Background: The role of currently available drugs for Alzheimer's disease (AD) has been controversial, with some national formularies restricting their use, and health economists questioning whether the small clinical effects are economically worthwhile.
Objective: To estimate the efficacy and safety of donepezil, galantamine, rivastigmine, and memantine for the treatment of AD.
Methods: Double-blind, placebo-controlled, with random assignment to a cholinesterase inhibitor or memantine trials were included into the pooled studies.

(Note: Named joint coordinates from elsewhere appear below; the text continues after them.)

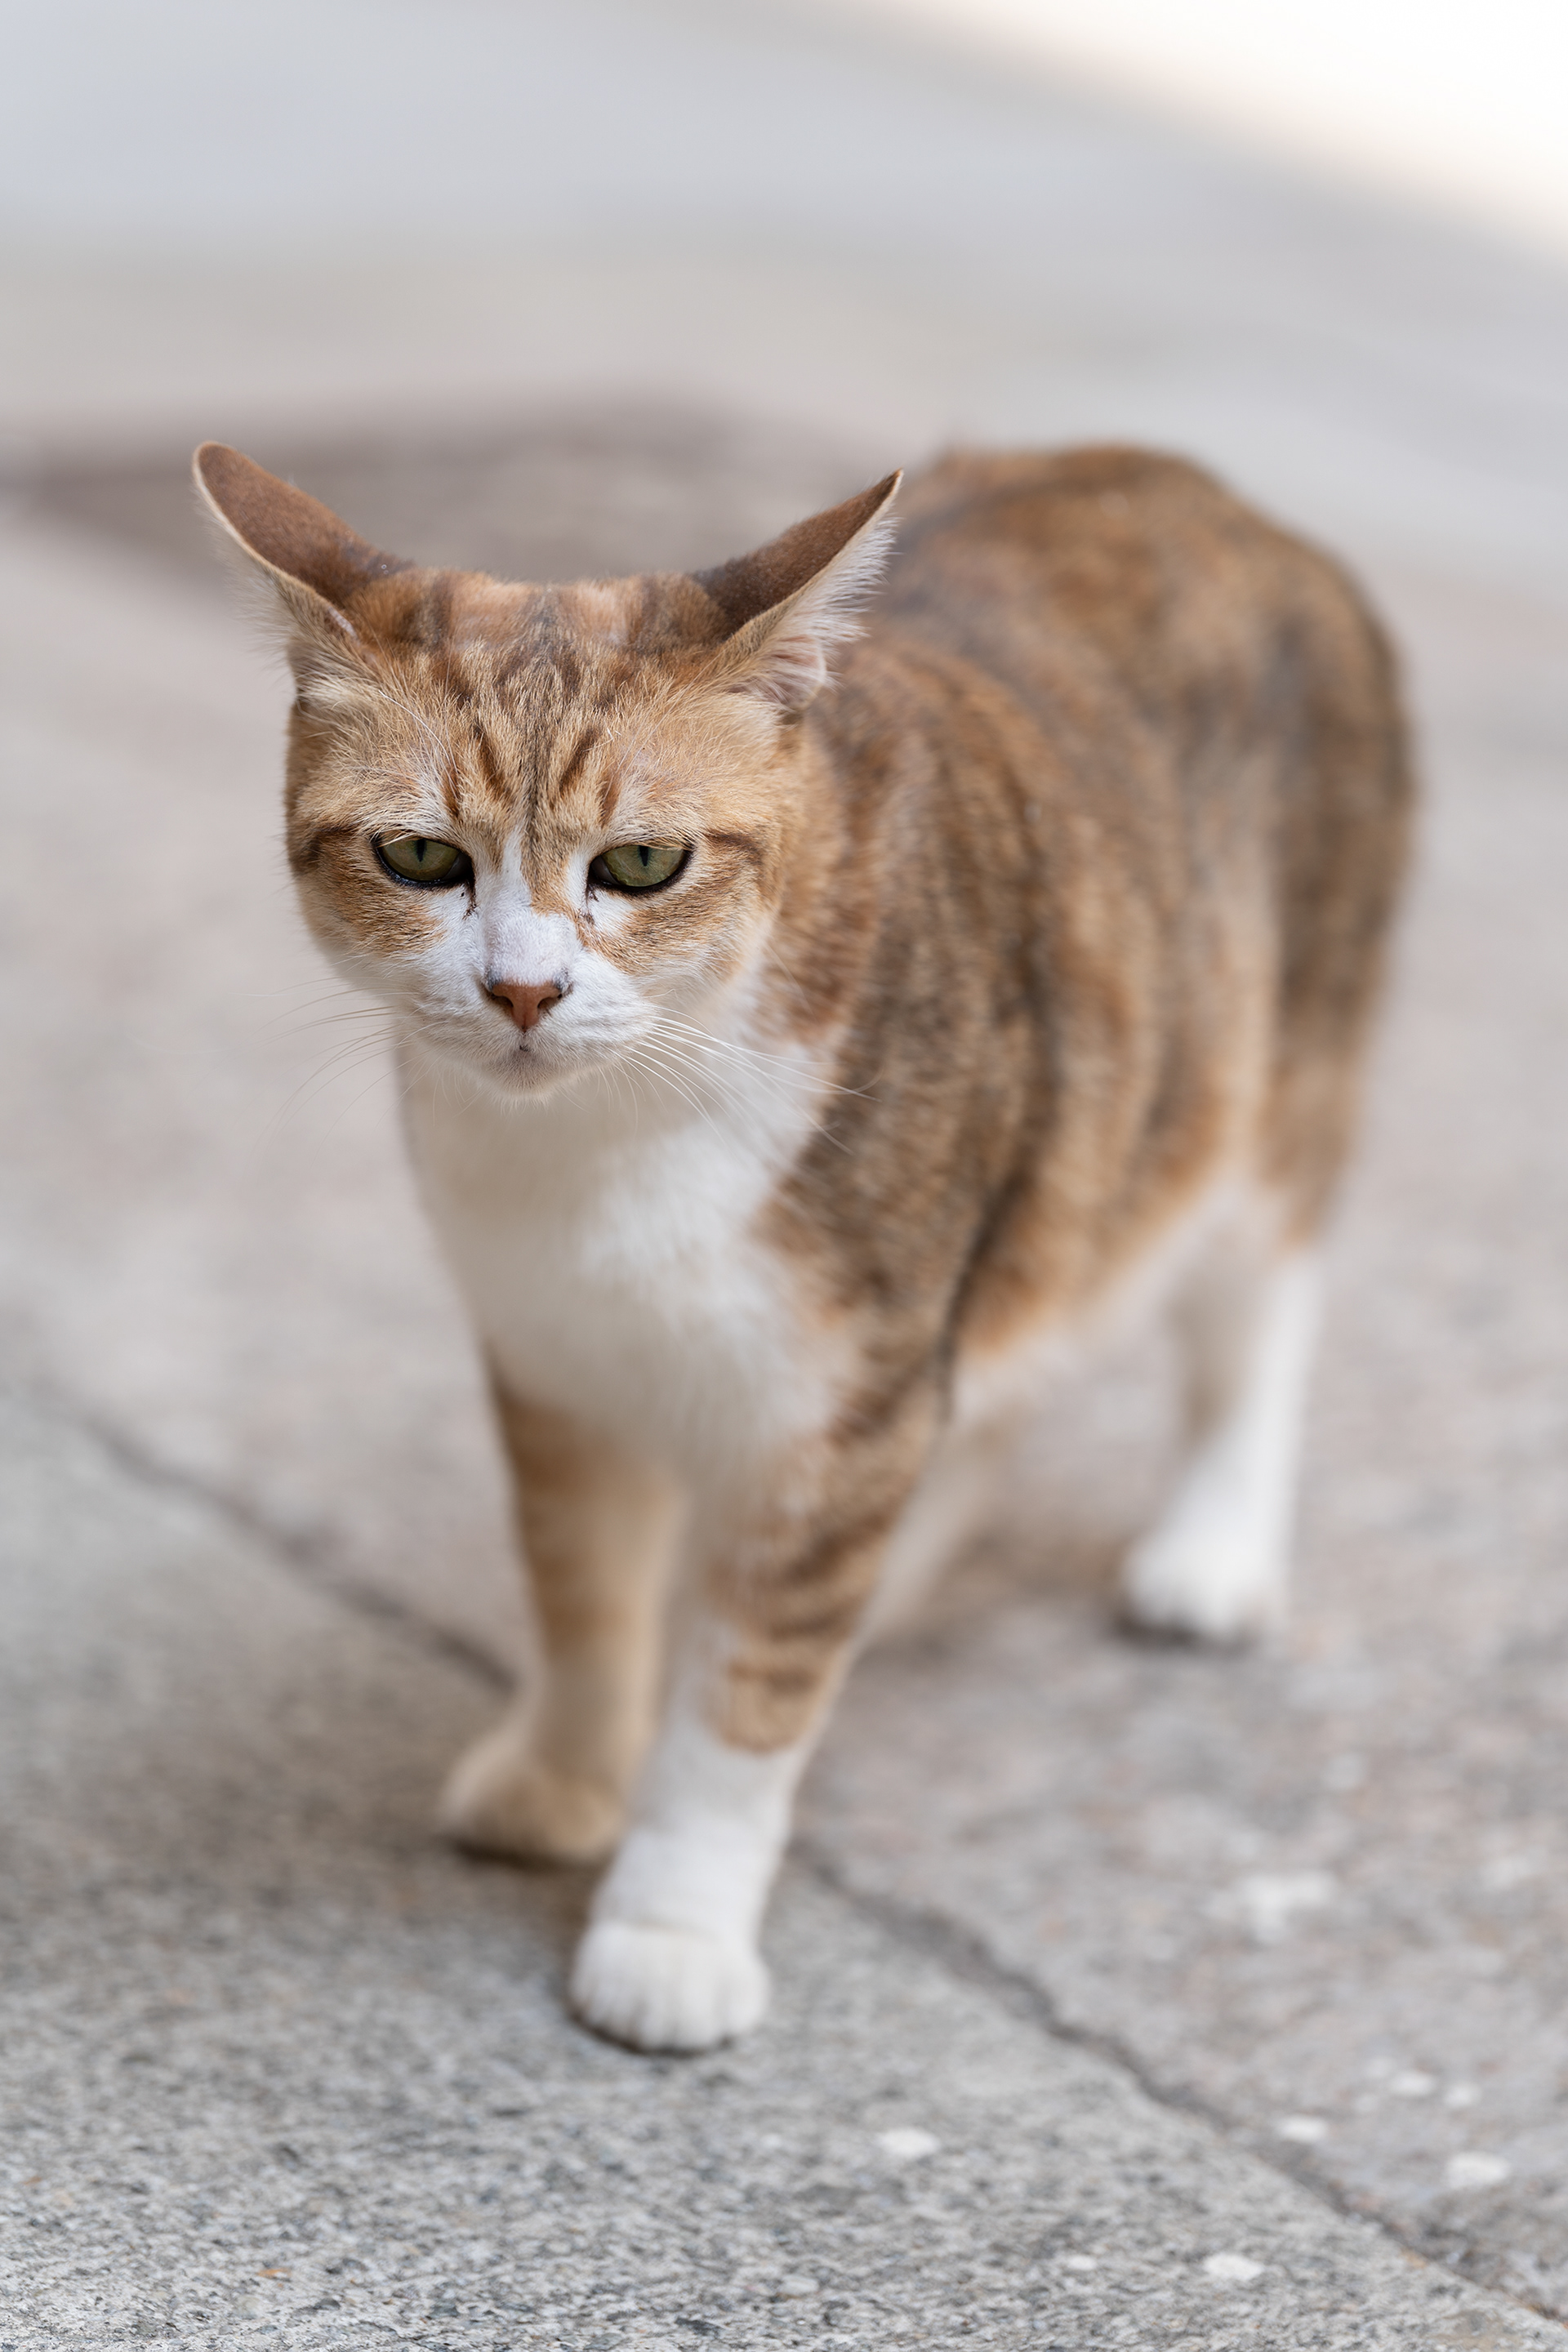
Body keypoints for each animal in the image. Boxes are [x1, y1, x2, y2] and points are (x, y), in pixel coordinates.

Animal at [195, 438, 1412, 2052]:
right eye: (418, 856)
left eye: (643, 863)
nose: (521, 992)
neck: (606, 1150)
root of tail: (1200, 487)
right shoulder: (556, 1363)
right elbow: (581, 1599)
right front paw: (571, 1770)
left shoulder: (845, 1402)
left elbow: (743, 1703)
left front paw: (671, 1923)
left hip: (1259, 1090)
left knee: (1253, 1314)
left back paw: (1208, 1544)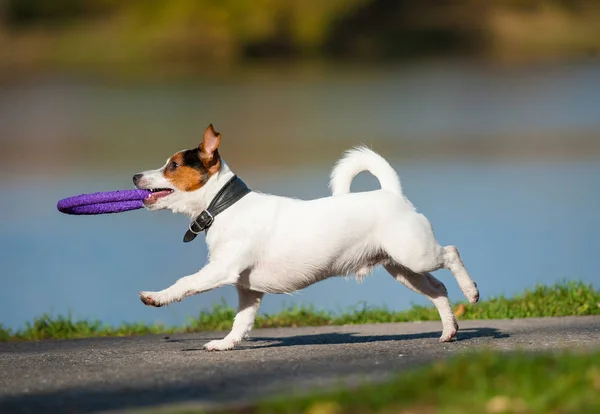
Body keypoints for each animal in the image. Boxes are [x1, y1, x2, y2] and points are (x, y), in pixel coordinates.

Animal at [134, 124, 480, 350]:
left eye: (172, 165)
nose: (136, 176)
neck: (224, 205)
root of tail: (392, 193)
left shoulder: (220, 270)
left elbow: (185, 284)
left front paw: (156, 297)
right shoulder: (248, 290)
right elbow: (241, 322)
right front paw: (225, 344)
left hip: (416, 255)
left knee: (452, 253)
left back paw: (471, 291)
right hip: (403, 268)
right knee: (438, 289)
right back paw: (449, 330)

Results: Cognitive effects were significant for all drugs, ranging from a -1.29 points mean difference (95% CI -2.30 to -0.28) in the 20 mg daily memantine trials to -3.20 points (95% CI -3.28 to -3.12) in the 32 mg daily galantamine group. Only memantine had no effect on the Clinicians' Global Impression of Change scale. No behavioral benefits were observed, except for -2.72 (95% CI -4.92 to -0.52) in the 10 mg daily donepezil group and -1.72 (95% CI -3.12 to -0.33) for 24 mg daily galantamine trial. Only 5 mg daily donepezil had no effect on the function outcome. Compared with placebo, more dropouts and adverse events occurred with the cholinesterase inhibitors, but not with memantine.
Conclusions: Cholinesterase inhibitors and memantine are able to stabilize or slow decline in cognition, function, behavior, and global change.
Keywords: Alzheimer's disease; donepezil; efficacy; galantamine; memantine; meta-analysis; rivastigmine; safety; systematic review.